# [Record extracts]

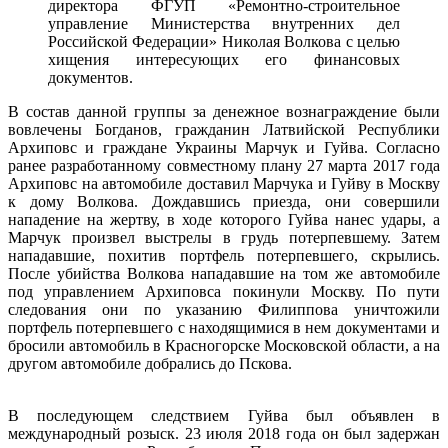
директора ФГУП «Ремонтно-строительное
управление Министерства внутренних дел
Российской Федерации» Николая Волкова с целью
хищения интересующих его финансовых
документов.
В состав данной группы за денежное вознаграждение были
вовлечены Богданов, гражданин Латвийской Республики
Архиповс и граждане Украины Марчук и Гуйва. Согласно
ранее разработанному совместному плану 27 марта 2017 года
Архиповс на автомобиле доставил Марчука и Гуйву в Москву
к дому Волкова. Дождавшись приезда, они совершили
нападение на жертву, в ходе которого Гуйва нанес удары, а
Марчук произвел выстрелы в грудь потерпевшему. Затем
нападавшие, похитив портфель потерпевшего, скрылись.
После убийства Волкова нападавшие на том же автомобиле
под управлением Архиповса покинули Москву. По пути
следования они по указанию Филиппова уничтожили
портфель потерпевшего с находящимися в нем документами и
бросили автомобиль в Красногорске Московской области, а на
другом автомобиле добрались до Пскова.
В последующем следствием Гуйва был объявлен в
международный розыск. 23 июля 2018 года он был задержан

# [Work to be completed]
Pictures are to be left out. Everything else in the records above gets repeated exactly.

# [Response for this exercise]
директора ФГУП «Ремонтно-строительное
управление Министерства внутренних дел
Российской Федерации» Николая Волкова с целью
хищения интересующих его финансовых
документов.
В состав данной группы за денежное вознаграждение были
вовлечены Богданов, гражданин Латвийской Республики
Архиповс и граждане Украины Марчук и Гуйва. Согласно
ранее разработанному совместному плану 27 марта 2017 года
Архиповс на автомобиле доставил Марчука и Гуйву в Москву
к дому Волкова. Дождавшись приезда, они совершили
нападение на жертву, в ходе которого Гуйва нанес удары, а
Марчук произвел выстрелы в грудь потерпевшему. Затем
нападавшие, похитив портфель потерпевшего, скрылись.
После убийства Волкова нападавшие на том же автомобиле
под управлением Архиповса покинули Москву. По пути
следования они по указанию Филиппова уничтожили
портфель потерпевшего с находящимися в нем документами и
бросили автомобиль в Красногорске Московской области, а на
другом автомобиле добрались до Пскова.
В последующем следствием Гуйва был объявлен в
международный розыск. 23 июля 2018 года он был задержан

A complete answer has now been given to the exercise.